◆ **JOB**:
Return all entries precisely as they stand, without the images.

___ RECORDS FOR THIS TASK ___

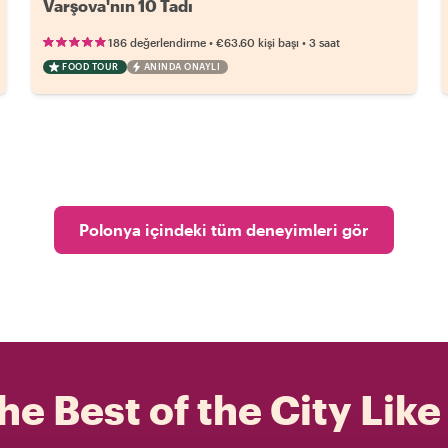
Varşova'nın 10 Tadı
•
•
186 değerlendirme
€63.60
kişi başı
3 saat
FOOD TOUR
ANINDA ONAYLI
Polonya içindeki tüm deneyimleri gör
he Best of the City Like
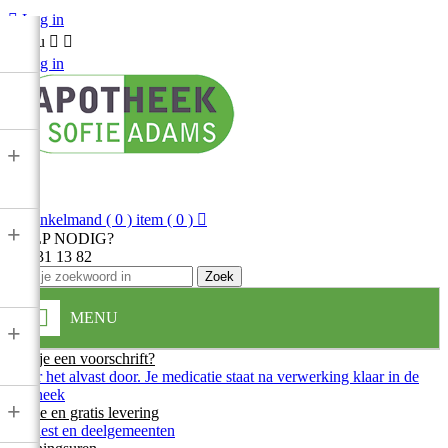

Log in
Menu



Log in
+

Winkelmand
( 0 ) item
( 0 )

+
HULP NODIG?
013 31 13 82
Zoek
MENU
+
Heb je een voorschrift?
Stuur het alvast door. Je medicatie staat na verwerking klaar in de
apotheek
+
Snelle en gratis levering
In Diest en deelgemeenten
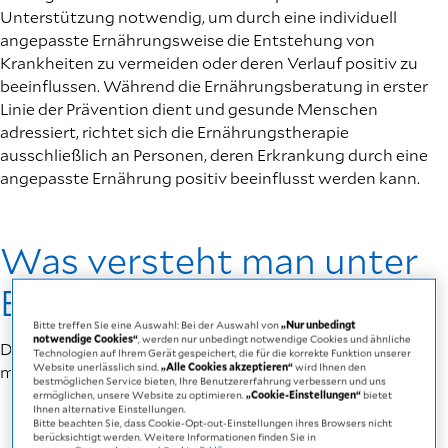
Unterstützung notwendig, um durch eine individuell
angepasste Ernährungsweise die Entstehung von
Krankheiten zu vermeiden oder deren Verlauf positiv zu
beeinflussen. Während die Ernährungsberatung in erster
Linie der Prävention dient und gesunde Menschen
adressiert, richtet sich die Ernährungstherapie
ausschließlich an Personen, deren Erkrankung durch eine
angepasste Ernährung positiv beeinflusst werden kann.
Was versteht man unter
Ernährungstherapie?
Bitte treffen Sie eine Auswahl: Bei der Auswahl von
„Nur unbedingt
notwendige Cookies“
, werden nur unbedingt notwendige Cookies und ähnliche
Die Ernährungstherapie ist eine Ernährungsintervention
Technologien auf Ihrem Gerät gespeichert, die für die korrekte Funktion unserer
Website unerlässlich sind.
„Alle Cookies akzeptieren“
wird Ihnen den
mit klarer therapeutischer Ausrichtung.
bestmöglichen Service bieten, Ihre Benutzererfahrung verbessern und uns
ermöglichen, unsere Website zu optimieren.
„Cookie-Einstellungen“
bietet
Ihnen alternative Einstellungen.
Bitte beachten Sie, dass Cookie-Opt-out-Einstellungen ihres Browsers nicht
berücksichtigt werden. Weitere Informationen finden Sie in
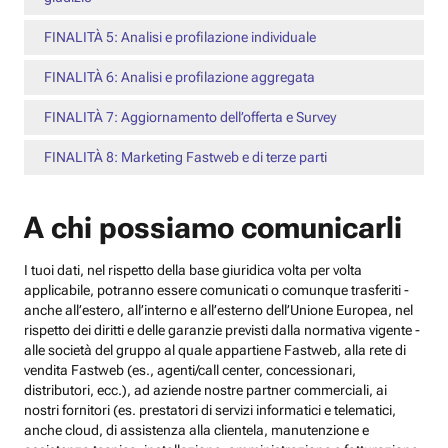
FINALITÀ 5: Analisi e profilazione individuale
FINALITÀ 6: Analisi e profilazione aggregata
FINALITÀ 7: Aggiornamento dell’offerta e Survey
FINALITÀ 8: Marketing Fastweb e di terze parti
A chi possiamo comunicarli
I tuoi dati, nel rispetto della base giuridica volta per volta
applicabile, potranno essere comunicati o comunque trasferiti -
anche all’estero, all’interno e all’esterno dell’Unione Europea, nel
rispetto dei diritti e delle garanzie previsti dalla normativa vigente -
alle società del gruppo al quale appartiene Fastweb, alla rete di
vendita Fastweb (es., agenti/call center, concessionari,
distributori, ecc.), ad aziende nostre partner commerciali, ai
nostri fornitori (es. prestatori di servizi informatici e telematici,
anche cloud, di assistenza alla clientela, manutenzione e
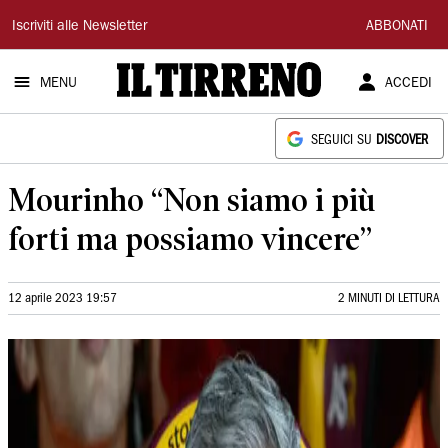
Il
Iscriviti alle Newsletter
ABBONATI
Tirreno
MENU
ACCEDI
SEGUICI SU
DISCOVER
Mourinho “Non siamo i più
forti ma possiamo vincere”
12 aprile 2023 19:57
2 MINUTI DI LETTURA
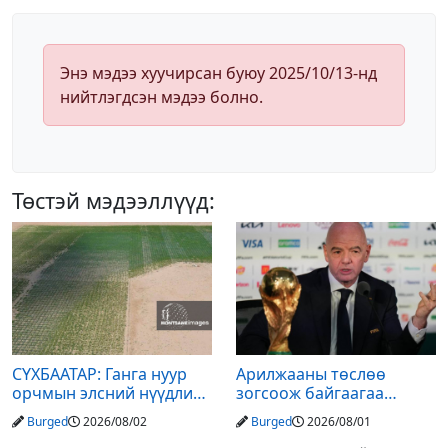
Энэ мэдээ хуучирсан буюу 2025/10/13-нд
нийтлэгдсэн мэдээ болно.
Төстэй мэдээллүүд:
СҮХБААТАР: Ганга нуур
Арилжааны төслөө
орчмын элсний нүүдлийг
зогсоож байгаагаа
зогсоох туршилтын ажил
Ж.Инфантино мэдэгдэв
Burged
2026/08/02
Burged
2026/08/01
үр дүнгээ өгч эхэлжээ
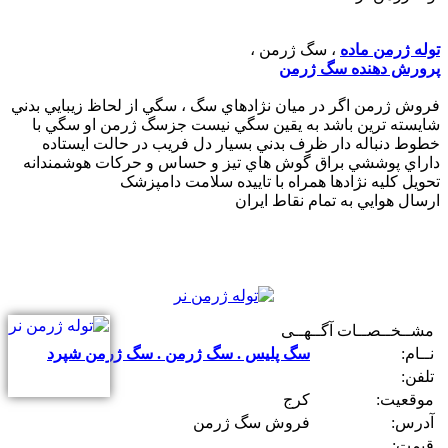
توله ژرمن ماده
، سگ ژرمن ،
پرورش دهنده سگ ژرمن
فروش ژرمن اگر در ميان نژادهاي سگ ، سگي از لحاظ زيبايي بدني
شايسته ترين باشد به يقين سگي نيست جزسگ ژرمن او سگي با
خطوط دنباله دار ظرف بدني بسيار دل فريب در حالت ايستاده
داراي پوششي براق گوش هاي تيز و حساس و حرکات هوشمندانه
تحويل کليه نژادها همراه با تاييده سلامت دامپزشک
ارسال هوايي به تمام نقاط ايران
مشــخــصــات آگــهــی
نــام:
سگ پلیس . سگ ژرمن . سگ ژرمن شپرد
تلفن:
موقعیت:
کرج
آدرس:
فروش سگ ژرمن
قیمت:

___

◆ **SOLUTION TO THIS EXERCISE**:
Varşova'nın 10 Tadı
•
•
186 değerlendirme
€63.60
kişi başı
3 saat
FOOD TOUR
ANINDA ONAYLI
Polonya içindeki tüm deneyimleri gör
he Best of the City Like

Log in
Menu



Log in
+

Winkelmand
( 0 ) item
( 0 )

+
HULP NODIG?
013 31 13 82
Zoek
MENU
+
Heb je een voorschrift?
Stuur het alvast door. Je medicatie staat na verwerking klaar in de
apotheek
+
Snelle en gratis levering
In Diest en deelgemeenten
Unterstützung notwendig, um durch eine individuell
angepasste Ernährungsweise die Entstehung von
Krankheiten zu vermeiden oder deren Verlauf positiv zu
beeinflussen. Während die Ernährungsberatung in erster
Linie der Prävention dient und gesunde Menschen
adressiert, richtet sich die Ernährungstherapie
ausschließlich an Personen, deren Erkrankung durch eine
angepasste Ernährung positiv beeinflusst werden kann.
Was versteht man unter
Ernährungstherapie?
Bitte treffen Sie eine Auswahl: Bei der Auswahl von
„Nur unbedingt
notwendige Cookies“
, werden nur unbedingt notwendige Cookies und ähnliche
Die Ernährungstherapie ist eine Ernährungsintervention
Technologien auf Ihrem Gerät gespeichert, die für die korrekte Funktion unserer
Website unerlässlich sind.
„Alle Cookies akzeptieren“
wird Ihnen den
mit klarer therapeutischer Ausrichtung.
bestmöglichen Service bieten, Ihre Benutzererfahrung verbessern und uns
ermöglichen, unsere Website zu optimieren.
„Cookie-Einstellungen“
bietet
Ihnen alternative Einstellungen.
Bitte beachten Sie, dass Cookie-Opt-out-Einstellungen ihres Browsers nicht
berücksichtigt werden. Weitere Informationen finden Sie in
FINALITÀ 5: Analisi e profilazione individuale
FINALITÀ 6: Analisi e profilazione aggregata
FINALITÀ 7: Aggiornamento dell’offerta e Survey
FINALITÀ 8: Marketing Fastweb e di terze parti
A chi possiamo comunicarli
I tuoi dati, nel rispetto della base giuridica volta per volta
applicabile, potranno essere comunicati o comunque trasferiti -
anche all’estero, all’interno e all’esterno dell’Unione Europea, nel
rispetto dei diritti e delle garanzie previsti dalla normativa vigente -
alle società del gruppo al quale appartiene Fastweb, alla rete di
vendita Fastweb (es., agenti/call center, concessionari,
distributori, ecc.), ad aziende nostre partner commerciali, ai
nostri fornitori (es. prestatori di servizi informatici e telematici,
anche cloud, di assistenza alla clientela, manutenzione e
Il
Iscriviti alle Newsletter
ABBONATI
Tirreno
MENU
ACCEDI
SEGUICI SU
DISCOVER
Mourinho “Non siamo i più
forti ma possiamo vincere”
12 aprile 2023 19:57
2 MINUTI DI LETTURA
Энэ мэдээ хуучирсан буюу 2025/10/13-нд
нийтлэгдсэн мэдээ болно.
Төстэй мэдээллүүд:
СҮХБААТАР: Ганга нуур
Арилжааны төслөө
орчмын элсний нүүдлийг
зогсоож байгаагаа
зогсоох туршилтын ажил
Ж.Инфантино мэдэгдэв
Burged
2026/08/02
Burged
2026/08/01
үр дүнгээ өгч эхэлжээ
توله ژرمن ماده
، سگ ژرمن ،
پرورش دهنده سگ ژرمن
فروش ژرمن اگر در ميان نژادهاي سگ ، سگي از لحاظ زيبايي بدني
شايسته ترين باشد به يقين سگي نيست جزسگ ژرمن او سگي با
خطوط دنباله دار ظرف بدني بسيار دل فريب در حالت ايستاده
داراي پوششي براق گوش هاي تيز و حساس و حرکات هوشمندانه
تحويل کليه نژادها همراه با تاييده سلامت دامپزشک
ارسال هوايي به تمام نقاط ايران
مشــخــصــات آگــهــی
نــام:
سگ پلیس . سگ ژرمن . سگ ژرمن شپرد
تلفن:
موقعیت:
کرج
آدرس:
فروش سگ ژرمن
قیمت:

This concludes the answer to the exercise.